Model parallelism vs. Data parallelism: Training data does not fit on GPU. batch_size=1

During inference/prediction (not training) I can run the model with the data. However, when training, it throws a cuda out of memory error. Batch size = 1. I suspect that it happens due to the building of the compute graph maybe?
I have 4 GPUs available to me and I want to use all 4 instead of only 1. Can I somehow pool the memory of all GPUs together?

As I understand, if I use DataParallel or DistributedDataParallel, this essentially copies the process multiple times over the GPUs. So in my case I will have 4 models running in parallel. But my data does not fit on 1 GPU, and I think DataParallel is not the solution here, right?

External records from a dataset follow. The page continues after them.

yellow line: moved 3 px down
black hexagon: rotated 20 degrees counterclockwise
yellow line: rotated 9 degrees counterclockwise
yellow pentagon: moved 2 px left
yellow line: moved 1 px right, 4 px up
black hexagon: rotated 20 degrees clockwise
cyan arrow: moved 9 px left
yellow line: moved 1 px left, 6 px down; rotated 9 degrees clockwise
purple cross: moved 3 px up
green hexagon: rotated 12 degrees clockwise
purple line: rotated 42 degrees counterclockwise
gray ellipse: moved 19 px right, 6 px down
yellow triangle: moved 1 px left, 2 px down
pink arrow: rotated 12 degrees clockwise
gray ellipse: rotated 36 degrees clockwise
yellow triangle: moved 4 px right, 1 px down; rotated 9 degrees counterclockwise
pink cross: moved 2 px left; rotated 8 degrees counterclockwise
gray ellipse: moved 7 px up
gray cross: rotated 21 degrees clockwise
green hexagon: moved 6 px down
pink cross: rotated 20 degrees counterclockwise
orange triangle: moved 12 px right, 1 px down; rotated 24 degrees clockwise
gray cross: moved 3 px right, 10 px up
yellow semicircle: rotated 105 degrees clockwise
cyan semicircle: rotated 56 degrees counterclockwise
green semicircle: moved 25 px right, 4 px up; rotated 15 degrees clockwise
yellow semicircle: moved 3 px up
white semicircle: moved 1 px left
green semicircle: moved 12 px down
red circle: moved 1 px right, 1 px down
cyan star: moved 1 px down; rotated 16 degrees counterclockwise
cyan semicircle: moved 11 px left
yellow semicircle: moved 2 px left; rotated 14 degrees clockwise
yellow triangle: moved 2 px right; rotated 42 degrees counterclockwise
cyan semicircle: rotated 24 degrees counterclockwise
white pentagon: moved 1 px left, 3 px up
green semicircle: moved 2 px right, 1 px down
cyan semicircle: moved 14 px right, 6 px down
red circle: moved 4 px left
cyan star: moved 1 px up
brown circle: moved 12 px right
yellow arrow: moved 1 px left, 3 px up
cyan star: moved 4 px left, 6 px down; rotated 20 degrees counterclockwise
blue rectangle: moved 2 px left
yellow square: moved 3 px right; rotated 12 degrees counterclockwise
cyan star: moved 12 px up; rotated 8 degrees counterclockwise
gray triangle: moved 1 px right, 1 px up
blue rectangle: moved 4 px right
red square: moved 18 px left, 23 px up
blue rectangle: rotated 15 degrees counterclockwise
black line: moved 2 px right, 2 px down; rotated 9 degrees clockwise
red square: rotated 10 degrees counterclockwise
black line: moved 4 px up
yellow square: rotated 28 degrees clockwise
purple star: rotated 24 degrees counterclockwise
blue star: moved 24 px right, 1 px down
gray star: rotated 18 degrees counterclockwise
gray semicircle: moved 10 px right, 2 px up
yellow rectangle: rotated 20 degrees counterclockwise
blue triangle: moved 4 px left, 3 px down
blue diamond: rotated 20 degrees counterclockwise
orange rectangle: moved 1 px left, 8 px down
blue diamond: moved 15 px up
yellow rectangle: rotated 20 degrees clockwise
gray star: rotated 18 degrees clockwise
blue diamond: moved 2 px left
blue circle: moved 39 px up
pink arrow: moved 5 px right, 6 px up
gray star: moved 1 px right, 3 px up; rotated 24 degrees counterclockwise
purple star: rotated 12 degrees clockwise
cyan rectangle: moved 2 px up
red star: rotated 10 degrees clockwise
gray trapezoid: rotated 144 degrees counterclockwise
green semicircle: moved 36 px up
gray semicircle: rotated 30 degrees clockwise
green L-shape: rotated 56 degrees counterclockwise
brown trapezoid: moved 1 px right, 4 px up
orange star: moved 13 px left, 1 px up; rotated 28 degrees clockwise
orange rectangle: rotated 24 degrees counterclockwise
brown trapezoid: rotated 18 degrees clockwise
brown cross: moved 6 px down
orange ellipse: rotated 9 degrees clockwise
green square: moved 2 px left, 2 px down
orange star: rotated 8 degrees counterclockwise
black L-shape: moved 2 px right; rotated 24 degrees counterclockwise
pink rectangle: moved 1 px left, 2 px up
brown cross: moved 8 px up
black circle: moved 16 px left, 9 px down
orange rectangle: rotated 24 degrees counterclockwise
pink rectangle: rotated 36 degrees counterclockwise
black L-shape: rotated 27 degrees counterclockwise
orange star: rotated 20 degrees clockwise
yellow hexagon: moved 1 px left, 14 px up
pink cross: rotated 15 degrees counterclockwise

I saw that I can also use model parallelism by breaking down the model in different chunks and having each GPU process a separate chunk. If the compute graph was indeed the issue before, then this should solve it?

What is the best way to go about dealing with data that does not fit 1 GPU?

You could check tau as an approach of pipeline parallelism or e.g. torch.utils.checkpoint to trade compute for memory.

1 Like

Oh I haven’t encountered pipeline parallelism before. Is this conceptually a combination of data and model parallelism?

I would see it as a model parallel technique, since the actual model is split onto different devices while the data stays untouched.